The num_train_instances argument of pySMAC.optimizer.SMAC_optimizer.minimize() specifies the number of instances your function accepts. If it is a positive integer, pySMAC will call your function with an additional argument, called instance. This parameter will be an int in range(num_train_instances). What the underlying meaning of this instance number is has to be implemented in your function. For example, one can use different cross-validation folds as instances when optimizing a machine learning method. The file sklearn_example_advanced_crossvalidation.py presents this use-case.

Validation

When optimizing on instances, the final evaluation of a configuration’s performance does not take place on the training set used during the optimization. Doing so usually leads to overfitting, and poor generalization to unseen instances. Instead, a separate set, called the test set, is used to assess the performance of a configuration.

This behavior is activated in pySMAC by specifying the argument num_test_instances of pySMAC.optimizer.SMAC_optimizer.minimize(). These instances are represented by integers from range(num_train_instances, num_train_instances + num_test_instances).

After the budget of function evaluations is exhausted, SMAC will run the configuration with the best estimated trainings performance on the complete test set as a validation.

Note

Right now, this option overwrites the entries validate-only-last-incumbent and validation in the smac_option dict (see Additional (py)SMAC Options) with True. In future versions, pySMAC should/will honor user set values for those variables.
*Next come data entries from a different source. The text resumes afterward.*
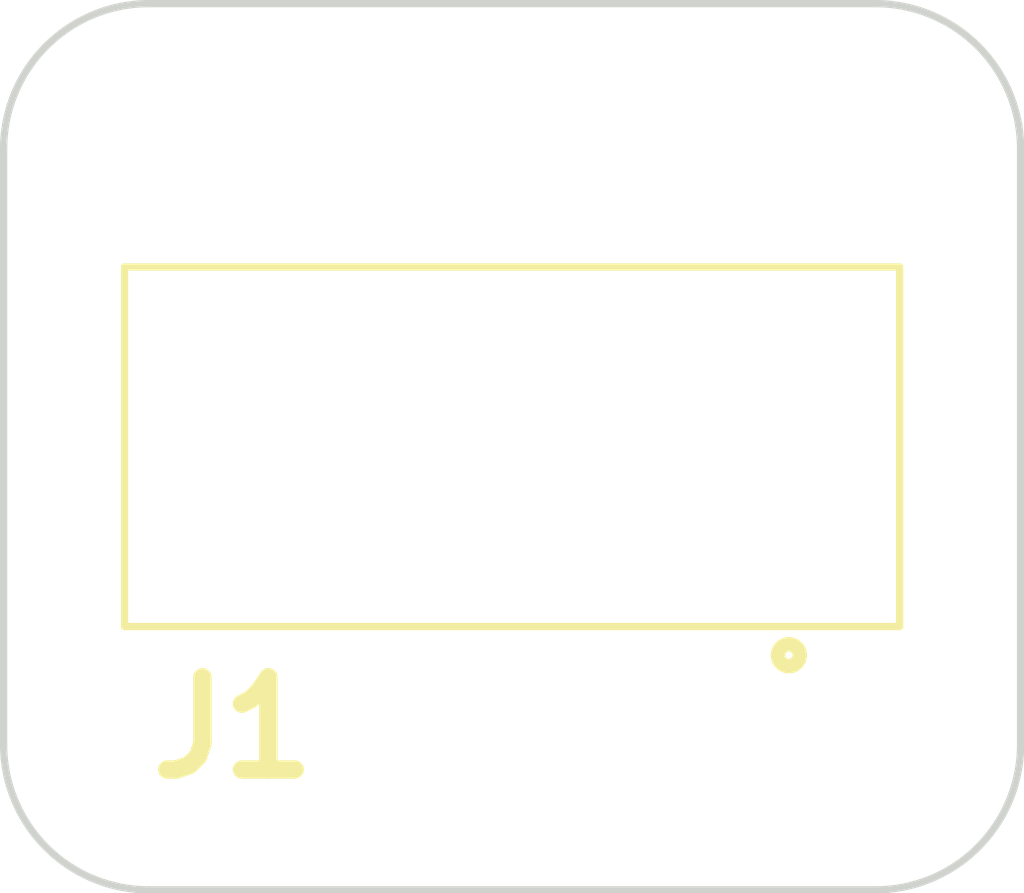
<source format=kicad_pcb>
(kicad_pcb (version 20221018) (generator pcbnew)

  (general
    (thickness 1.6)
  )

  (paper "A4")
  (layers
    (0 "F.Cu" signal)
    (31 "B.Cu" signal)
    (32 "B.Adhes" user "B.Adhesive")
    (33 "F.Adhes" user "F.Adhesive")
    (34 "B.Paste" user)
    (35 "F.Paste" user)
    (36 "B.SilkS" user "B.Silkscreen")
    (37 "F.SilkS" user "F.Silkscreen")
    (38 "B.Mask" user)
    (39 "F.Mask" user)
    (40 "Dwgs.User" user "User.Drawings")
    (41 "Cmts.User" user "User.Comments")
    (42 "Eco1.User" user "User.Eco1")
    (43 "Eco2.User" user "User.Eco2")
    (44 "Edge.Cuts" user)
    (45 "Margin" user)
    (46 "B.CrtYd" user "B.Courtyard")
    (47 "F.CrtYd" user "F.Courtyard")
    (48 "B.Fab" user)
    (49 "F.Fab" user)
    (50 "User.1" user)
    (51 "User.2" user)
    (52 "User.3" user)
    (53 "User.4" user)
    (54 "User.5" user)
    (55 "User.6" user)
    (56 "User.7" user)
    (57 "User.8" user)
    (58 "User.9" user)
  )

  (setup
    (pad_to_mask_clearance 0)
    (pcbplotparams
      (layerselection 0x00010fc_ffffffff)
      (plot_on_all_layers_selection 0x0000000_00000000)
      (disableapertmacros false)
      (usegerberextensions false)
      (usegerberattributes true)
      (usegerberadvancedattributes true)
      (creategerberjobfile true)
      (dashed_line_dash_ratio 12.000000)
      (dashed_line_gap_ratio 3.000000)
      (svgprecision 4)
      (plotframeref false)
      (viasonmask false)
      (mode 1)
      (useauxorigin false)
      (hpglpennumber 1)
      (hpglpenspeed 20)
      (hpglpendiameter 15.000000)
      (dxfpolygonmode true)
      (dxfimperialunits true)
      (dxfusepcbnewfont true)
      (psnegative false)
      (psa4output false)
      (plotreference true)
      (plotvalue true)
      (plotinvisibletext false)
      (sketchpadsonfab false)
      (subtractmaskfromsilk false)
      (outputformat 1)
      (mirror false)
      (drillshape 0)
      (scaleselection 1)
      (outputdirectory "Gerber Output/")
    )
  )

  (net 0 "")

  (footprint "SamacSys_Parts:ESW-104-XX-Y-D (NO COPPER)" (layer "F.Cu") (at 115.81 103.37))

  (gr_arc (start 107 108.2) (mid 105.585786 107.614214) (end 105 106.2)
    (stroke (width 0.1) (type default)) (layer "Edge.Cuts") (tstamp 10480a41-0503-482f-953b-877f1335bd99))
  (gr_arc (start 117 96) (mid 118.414214 96.585786) (end 119 98)
    (stroke (width 0.1) (type default)) (layer "Edge.Cuts") (tstamp 19e97637-805c-406e-8f76-7f1890a5c3aa))
  (gr_line (start 105 106.2) (end 105 98)
    (stroke (width 0.1) (type default)) (layer "Edge.Cuts") (tstamp 1b14ee33-351e-4eb9-b358-2d6e3c4d0956))
  (gr_line (start 107 96) (end 117 96)
    (stroke (width 0.1) (type default)) (layer "Edge.Cuts") (tstamp 24279222-8d89-42de-8dcf-b13260cebe2b))
  (gr_line (start 119 98) (end 119 106.2)
    (stroke (width 0.1) (type default)) (layer "Edge.Cuts") (tstamp 3acfb75d-13aa-4a71-be59-9c782dfb3a8f))
  (gr_line (start 117 108.2) (end 107 108.2)
    (stroke (width 0.1) (type default)) (layer "Edge.Cuts") (tstamp 785bc703-876c-408d-9954-7c6982ee6a14))
  (gr_arc (start 119 106.2) (mid 118.414214 107.614214) (end 117 108.2)
    (stroke (width 0.1) (type default)) (layer "Edge.Cuts") (tstamp 8294f726-2e01-4dcf-befe-e491d41fa773))
  (gr_arc (start 105 98) (mid 105.585786 96.585786) (end 107 96)
    (stroke (width 0.1) (type default)) (layer "Edge.Cuts") (tstamp aaf6f37d-1535-4565-9694-081ef5a47d7c))

)

</source>
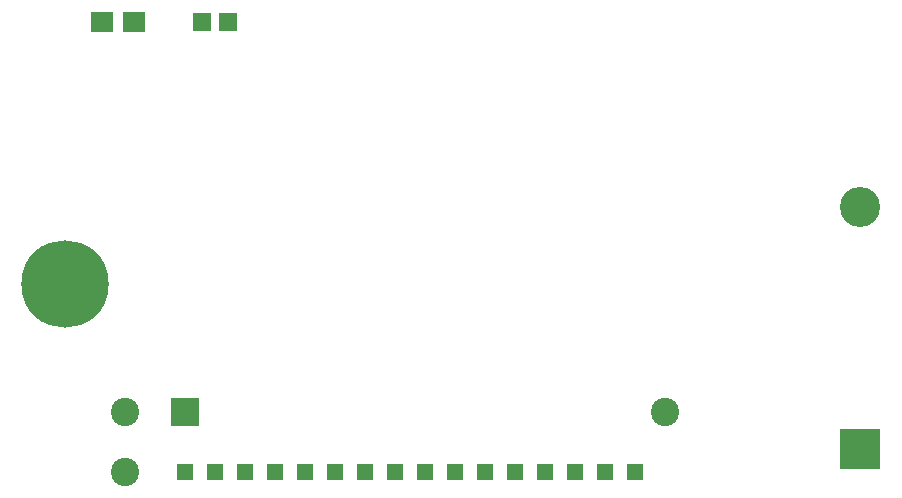
<source format=gts>
G04 #@! TF.FileFunction,Soldermask,Top*
%FSLAX46Y46*%
G04 Gerber Fmt 4.6, Leading zero omitted, Abs format (unit mm)*
G04 Created by KiCad (PCBNEW 4.0.7) date Tue Feb 13 14:30:32 2018*
%MOMM*%
%LPD*%
G01*
G04 APERTURE LIST*
%ADD10C,0.100000*%
%ADD11R,1.400000X1.400000*%
%ADD12R,1.600000X1.600000*%
%ADD13R,1.900000X1.700000*%
%ADD14C,3.400000*%
%ADD15R,3.400000X3.400000*%
%ADD16C,7.400000*%
%ADD17R,2.400000X2.400000*%
%ADD18C,2.400000*%
G04 APERTURE END LIST*
D10*
D11*
X144145000Y-91440000D03*
X141605000Y-91440000D03*
X139065000Y-91440000D03*
X136525000Y-91440000D03*
X133985000Y-91440000D03*
X131445000Y-91440000D03*
X128905000Y-91440000D03*
X126365000Y-91440000D03*
X123825000Y-91440000D03*
X121285000Y-91440000D03*
X118745000Y-91440000D03*
X116205000Y-91440000D03*
X113665000Y-91440000D03*
X111125000Y-91440000D03*
X108585000Y-91440000D03*
D12*
X107485000Y-53340000D03*
X109685000Y-53340000D03*
D13*
X101680000Y-53340000D03*
X98980000Y-53340000D03*
D14*
X163195000Y-69045000D03*
D15*
X163195000Y-89535000D03*
D16*
X95885000Y-75565000D03*
D17*
X106045000Y-86360000D03*
D11*
X106045000Y-91440000D03*
D18*
X100965000Y-91440000D03*
X100965000Y-86360000D03*
X146685000Y-86360000D03*
M02*

</source>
Non-determinstic Functions

If your function uses any source of randomness, and its performance might crucially depend on it, SMAC can take this into account, too. In order get reproducible results, SMAC now also associates a seed with every call, that becomes an argument of your function. Given the same seed and the same input you function be deterministic. This way, SMAC can rerun the same configuration with different seeds to estimate the performance. By setting, deterministic = False in the call to pySMAC.optimizer.SMAC_optimizer.minimize() this behavior is enabled.